No debería sospechar el lector, sin embargo, que Arima se mueva en una especie de nebulosa impostadamente artística para paladares exquisitos de la cinefilia. Nada más lejos. Hay un bar al que acuden los cuerpos a cantar pueriles canciones —¡y con qué amor, con qué pasión y cariño son retratados, qué manera de impedir la caricatura o la mirada de superioridad con respecto a los personajes!—, y también hay escenas de extraña violencia, y confesiones realmente espeluznantes y sensuales. Hay giros de guion, descubrimientos inesperados, hay líneas de diálogo simplemente conmovedoras —todo lo que pronuncia esa sabia anciana desmemoriada—, e incluso en el límite, hay un cadáver que permanece casi todo el rato en fuera de campo y que uno intuye, aunque no podría —ni querría— explicarlo, como el umbral pútrido y fastuoso del que emergen los secretos. Un mal crítico tendería a buscar la metáfora más enrevesada —quizá yo mismo, hace unos años, lo hubiera hecho sin pestañear. Sin embargo, a veces es mejor dejar simplemente que las imágenes reposen, se desvelen, se manifiesten por y para sí mismas. Ese es el misterio que rodea Arima: sus elipsis, pero ante todo, sus presencias.

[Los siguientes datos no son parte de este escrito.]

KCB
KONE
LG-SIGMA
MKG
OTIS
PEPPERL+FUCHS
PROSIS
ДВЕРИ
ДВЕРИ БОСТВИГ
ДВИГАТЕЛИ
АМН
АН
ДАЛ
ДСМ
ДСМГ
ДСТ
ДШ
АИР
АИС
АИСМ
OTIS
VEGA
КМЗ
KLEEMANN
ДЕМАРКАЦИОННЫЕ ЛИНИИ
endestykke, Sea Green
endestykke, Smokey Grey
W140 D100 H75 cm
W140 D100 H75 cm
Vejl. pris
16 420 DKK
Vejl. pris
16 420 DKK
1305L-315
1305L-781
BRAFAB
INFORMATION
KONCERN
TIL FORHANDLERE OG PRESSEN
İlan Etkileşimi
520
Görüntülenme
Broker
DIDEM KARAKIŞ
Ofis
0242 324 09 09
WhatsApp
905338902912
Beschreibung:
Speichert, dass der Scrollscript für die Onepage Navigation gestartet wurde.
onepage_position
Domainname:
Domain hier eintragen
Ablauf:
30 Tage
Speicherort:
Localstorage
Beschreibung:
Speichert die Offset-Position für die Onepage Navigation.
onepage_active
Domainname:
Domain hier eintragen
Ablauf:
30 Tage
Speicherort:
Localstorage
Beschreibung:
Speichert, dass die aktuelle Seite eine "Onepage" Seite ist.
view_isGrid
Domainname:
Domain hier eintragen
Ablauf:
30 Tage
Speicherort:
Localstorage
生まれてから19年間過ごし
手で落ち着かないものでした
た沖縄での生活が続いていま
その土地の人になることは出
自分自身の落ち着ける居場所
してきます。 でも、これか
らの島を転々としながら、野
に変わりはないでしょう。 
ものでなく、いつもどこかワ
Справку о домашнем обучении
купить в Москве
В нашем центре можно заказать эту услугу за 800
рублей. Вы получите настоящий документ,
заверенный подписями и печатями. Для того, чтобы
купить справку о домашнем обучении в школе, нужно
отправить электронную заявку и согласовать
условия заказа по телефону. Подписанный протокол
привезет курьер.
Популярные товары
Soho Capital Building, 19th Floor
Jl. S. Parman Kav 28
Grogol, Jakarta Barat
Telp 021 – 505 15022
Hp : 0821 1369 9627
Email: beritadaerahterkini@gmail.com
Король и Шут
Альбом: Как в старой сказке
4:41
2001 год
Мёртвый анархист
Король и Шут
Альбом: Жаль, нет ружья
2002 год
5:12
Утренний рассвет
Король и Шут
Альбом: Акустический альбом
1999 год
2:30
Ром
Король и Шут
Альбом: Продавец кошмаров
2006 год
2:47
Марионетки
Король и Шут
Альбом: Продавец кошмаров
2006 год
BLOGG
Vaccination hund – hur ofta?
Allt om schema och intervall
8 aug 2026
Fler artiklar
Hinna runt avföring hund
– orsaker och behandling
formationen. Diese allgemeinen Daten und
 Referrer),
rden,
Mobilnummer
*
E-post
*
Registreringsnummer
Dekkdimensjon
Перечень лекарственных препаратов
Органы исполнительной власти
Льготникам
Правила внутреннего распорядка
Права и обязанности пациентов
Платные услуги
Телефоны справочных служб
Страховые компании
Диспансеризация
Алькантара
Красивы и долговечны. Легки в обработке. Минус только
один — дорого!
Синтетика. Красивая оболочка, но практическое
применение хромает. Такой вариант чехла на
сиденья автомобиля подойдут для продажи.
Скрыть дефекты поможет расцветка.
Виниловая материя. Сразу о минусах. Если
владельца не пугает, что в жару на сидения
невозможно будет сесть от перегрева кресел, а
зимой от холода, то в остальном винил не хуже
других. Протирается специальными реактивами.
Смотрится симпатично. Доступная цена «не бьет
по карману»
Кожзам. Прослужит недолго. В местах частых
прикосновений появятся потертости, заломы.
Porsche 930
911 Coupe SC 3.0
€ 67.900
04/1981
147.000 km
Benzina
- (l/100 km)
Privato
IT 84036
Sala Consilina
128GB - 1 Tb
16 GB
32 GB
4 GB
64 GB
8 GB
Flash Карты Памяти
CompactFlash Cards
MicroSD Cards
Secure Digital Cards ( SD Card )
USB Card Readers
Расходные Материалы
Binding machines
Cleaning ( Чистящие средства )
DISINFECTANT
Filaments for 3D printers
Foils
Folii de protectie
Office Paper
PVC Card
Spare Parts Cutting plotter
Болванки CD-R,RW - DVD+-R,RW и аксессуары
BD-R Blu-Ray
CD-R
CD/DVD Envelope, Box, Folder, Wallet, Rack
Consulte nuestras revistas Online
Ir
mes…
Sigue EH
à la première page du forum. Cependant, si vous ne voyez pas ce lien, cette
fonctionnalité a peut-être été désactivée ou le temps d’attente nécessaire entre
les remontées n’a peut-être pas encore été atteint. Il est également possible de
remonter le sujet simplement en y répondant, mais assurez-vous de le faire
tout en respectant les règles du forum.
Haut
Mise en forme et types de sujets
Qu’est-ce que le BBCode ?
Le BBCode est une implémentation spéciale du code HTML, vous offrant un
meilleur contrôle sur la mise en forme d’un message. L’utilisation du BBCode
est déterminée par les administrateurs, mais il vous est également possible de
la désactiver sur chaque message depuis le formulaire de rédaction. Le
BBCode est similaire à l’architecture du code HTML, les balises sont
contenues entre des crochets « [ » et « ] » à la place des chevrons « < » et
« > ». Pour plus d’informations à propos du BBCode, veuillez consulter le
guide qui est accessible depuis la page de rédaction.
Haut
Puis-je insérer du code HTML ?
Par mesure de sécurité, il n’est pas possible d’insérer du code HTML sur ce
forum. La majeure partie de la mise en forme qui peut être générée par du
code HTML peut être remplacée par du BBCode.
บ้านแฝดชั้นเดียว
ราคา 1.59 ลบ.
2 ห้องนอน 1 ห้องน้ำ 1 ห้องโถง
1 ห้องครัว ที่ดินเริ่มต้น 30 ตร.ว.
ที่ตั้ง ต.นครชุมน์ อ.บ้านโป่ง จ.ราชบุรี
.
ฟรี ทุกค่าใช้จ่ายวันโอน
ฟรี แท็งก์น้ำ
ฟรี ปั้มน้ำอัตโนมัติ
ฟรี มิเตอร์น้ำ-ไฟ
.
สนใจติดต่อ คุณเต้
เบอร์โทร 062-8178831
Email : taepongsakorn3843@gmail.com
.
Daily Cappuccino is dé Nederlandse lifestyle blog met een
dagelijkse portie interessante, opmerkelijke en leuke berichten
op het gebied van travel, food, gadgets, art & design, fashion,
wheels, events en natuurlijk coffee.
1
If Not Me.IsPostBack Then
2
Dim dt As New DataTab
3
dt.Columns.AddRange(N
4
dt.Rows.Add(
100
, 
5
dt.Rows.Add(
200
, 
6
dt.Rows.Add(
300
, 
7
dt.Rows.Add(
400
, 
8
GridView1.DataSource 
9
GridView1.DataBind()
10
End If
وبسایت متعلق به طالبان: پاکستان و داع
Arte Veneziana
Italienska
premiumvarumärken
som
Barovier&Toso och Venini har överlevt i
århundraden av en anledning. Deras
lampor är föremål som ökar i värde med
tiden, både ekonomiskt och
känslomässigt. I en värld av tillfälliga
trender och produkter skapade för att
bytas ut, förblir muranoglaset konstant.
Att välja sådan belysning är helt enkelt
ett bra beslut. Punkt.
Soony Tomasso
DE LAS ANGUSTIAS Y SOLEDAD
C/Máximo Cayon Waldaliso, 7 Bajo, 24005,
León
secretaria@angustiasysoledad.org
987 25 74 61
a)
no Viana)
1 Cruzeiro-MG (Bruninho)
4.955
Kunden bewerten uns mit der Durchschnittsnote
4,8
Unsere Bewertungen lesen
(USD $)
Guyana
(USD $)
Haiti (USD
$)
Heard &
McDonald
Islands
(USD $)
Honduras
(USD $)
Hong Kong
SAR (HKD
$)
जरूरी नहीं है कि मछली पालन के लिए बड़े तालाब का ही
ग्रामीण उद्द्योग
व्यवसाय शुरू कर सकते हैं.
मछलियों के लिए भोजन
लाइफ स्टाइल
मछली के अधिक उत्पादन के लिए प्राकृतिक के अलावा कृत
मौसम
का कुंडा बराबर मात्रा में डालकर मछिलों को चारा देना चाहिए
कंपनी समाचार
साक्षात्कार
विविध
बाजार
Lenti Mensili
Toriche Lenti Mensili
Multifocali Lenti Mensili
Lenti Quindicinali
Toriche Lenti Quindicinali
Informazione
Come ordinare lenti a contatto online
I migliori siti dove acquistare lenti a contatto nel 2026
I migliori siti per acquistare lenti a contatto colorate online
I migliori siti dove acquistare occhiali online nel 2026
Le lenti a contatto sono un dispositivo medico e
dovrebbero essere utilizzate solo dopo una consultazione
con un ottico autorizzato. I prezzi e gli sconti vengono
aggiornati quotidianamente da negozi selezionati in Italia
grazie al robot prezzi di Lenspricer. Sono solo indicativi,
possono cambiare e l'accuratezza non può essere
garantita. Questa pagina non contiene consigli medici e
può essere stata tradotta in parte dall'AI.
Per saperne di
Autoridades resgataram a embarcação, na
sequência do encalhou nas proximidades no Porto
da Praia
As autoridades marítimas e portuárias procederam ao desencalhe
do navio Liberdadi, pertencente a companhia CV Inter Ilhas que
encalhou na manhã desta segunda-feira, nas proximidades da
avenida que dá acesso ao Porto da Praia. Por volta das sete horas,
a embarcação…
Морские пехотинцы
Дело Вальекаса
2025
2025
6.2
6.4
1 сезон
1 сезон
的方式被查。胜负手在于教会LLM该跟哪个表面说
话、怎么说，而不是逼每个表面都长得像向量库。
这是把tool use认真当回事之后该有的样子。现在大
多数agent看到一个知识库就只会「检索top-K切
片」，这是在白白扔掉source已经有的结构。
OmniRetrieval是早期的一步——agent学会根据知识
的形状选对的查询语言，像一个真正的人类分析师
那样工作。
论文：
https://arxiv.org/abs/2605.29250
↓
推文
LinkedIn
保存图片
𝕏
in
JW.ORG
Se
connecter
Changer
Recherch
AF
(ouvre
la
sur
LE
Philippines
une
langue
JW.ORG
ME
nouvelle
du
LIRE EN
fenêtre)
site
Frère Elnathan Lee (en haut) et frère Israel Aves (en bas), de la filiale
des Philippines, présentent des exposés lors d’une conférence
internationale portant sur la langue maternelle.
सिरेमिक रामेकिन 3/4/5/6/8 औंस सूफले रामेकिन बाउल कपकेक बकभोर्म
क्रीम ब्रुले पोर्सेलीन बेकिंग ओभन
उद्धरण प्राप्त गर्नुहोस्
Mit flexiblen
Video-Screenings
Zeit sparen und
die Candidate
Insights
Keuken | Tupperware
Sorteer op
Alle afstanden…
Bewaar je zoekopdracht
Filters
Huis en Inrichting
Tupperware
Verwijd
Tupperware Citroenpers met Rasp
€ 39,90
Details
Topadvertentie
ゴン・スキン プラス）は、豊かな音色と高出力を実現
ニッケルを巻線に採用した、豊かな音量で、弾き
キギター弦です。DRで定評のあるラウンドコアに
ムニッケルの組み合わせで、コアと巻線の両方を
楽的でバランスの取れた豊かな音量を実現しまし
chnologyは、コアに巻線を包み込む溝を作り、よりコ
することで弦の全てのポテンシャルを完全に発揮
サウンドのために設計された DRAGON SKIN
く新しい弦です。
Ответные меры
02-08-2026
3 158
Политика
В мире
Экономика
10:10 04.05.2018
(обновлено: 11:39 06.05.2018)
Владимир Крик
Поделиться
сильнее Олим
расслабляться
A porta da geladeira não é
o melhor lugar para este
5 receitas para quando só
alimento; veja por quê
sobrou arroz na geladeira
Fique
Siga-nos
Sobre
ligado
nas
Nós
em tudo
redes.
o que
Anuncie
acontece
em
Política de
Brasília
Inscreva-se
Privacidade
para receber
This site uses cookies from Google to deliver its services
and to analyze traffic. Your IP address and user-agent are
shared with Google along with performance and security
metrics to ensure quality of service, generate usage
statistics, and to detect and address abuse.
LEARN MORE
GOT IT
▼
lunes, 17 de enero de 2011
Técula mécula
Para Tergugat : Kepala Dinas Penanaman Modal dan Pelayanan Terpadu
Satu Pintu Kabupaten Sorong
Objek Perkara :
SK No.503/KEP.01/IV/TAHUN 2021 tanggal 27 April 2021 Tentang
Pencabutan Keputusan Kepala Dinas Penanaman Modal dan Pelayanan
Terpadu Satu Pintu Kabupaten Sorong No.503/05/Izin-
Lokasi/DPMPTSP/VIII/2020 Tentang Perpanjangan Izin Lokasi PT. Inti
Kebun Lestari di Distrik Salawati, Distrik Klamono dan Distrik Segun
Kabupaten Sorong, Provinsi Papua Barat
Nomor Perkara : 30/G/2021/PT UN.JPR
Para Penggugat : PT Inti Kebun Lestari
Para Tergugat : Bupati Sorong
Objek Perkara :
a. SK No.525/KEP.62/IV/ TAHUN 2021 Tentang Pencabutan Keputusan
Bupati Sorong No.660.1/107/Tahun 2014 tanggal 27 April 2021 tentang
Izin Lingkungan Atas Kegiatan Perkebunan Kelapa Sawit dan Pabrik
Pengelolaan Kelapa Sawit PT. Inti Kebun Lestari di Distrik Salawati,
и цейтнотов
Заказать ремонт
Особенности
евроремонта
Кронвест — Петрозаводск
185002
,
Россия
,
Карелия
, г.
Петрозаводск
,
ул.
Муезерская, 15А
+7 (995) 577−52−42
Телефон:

Leía hace poco en Bachelard que hay elementos del recuerdo que, aunque suene extraño, únicamente pueden pensarse a partir del espacio. El tiempo desaparece de la ecuación y es precisamente en la materia de cada casa, en sus objetos, en sus estancias concretas, en sus habitaciones, donde tiene lugar el acto poético que permite que la memoria se ponga en marcha. Creo que Arima —en parte gracias al fantástico trabajo de dirección de arte— es precisamente una reflexión inteligentísima sobre esos espacios, sobre la manera en la que la poesía de los cuerpos muertos se resiste a abandonarlos, pero también sobre la manera en la que los cuerpos vivos intentamos gestionar nuestro placer, nuestro odio, nuestro relato familiar. Jugar en la tapia tras la que se intuye un cementerio. Atravesar el umbral de una mansión vestida o devorada por la hiedra. Permanecer bajo la tormenta. Se superponen los espacios, escena tras escena, y al final queda un suntuoso ramillete de chispazos, de sugerencias, y —créanme— un profundo agradecimiento por no saberlo todo.

No saber mirar, no recordar, no olvidar la manera en la que otro cuerpo nos miró. No cejar nunca en la lucha explícita a favor de un cine que no tenga que arrepentirse jamás de lo que muestra. Vivir en Arima, volver a Arima, esto es, reivindicar la potencia, la imaginación, la fantasía, repito: el misterio. Acceder a la sala de cine como se accede al taller de un orfebre que, con imágenes, crease un objeto extrañamente sexual y extrañamente sagrado. Ver una película y tener, por momentos, la extraña sensación de que todo el futuro de la imagen, todas sus posibilidades, están por llegar.

Quizá sean fantasmas, claro. Pero están por llegar.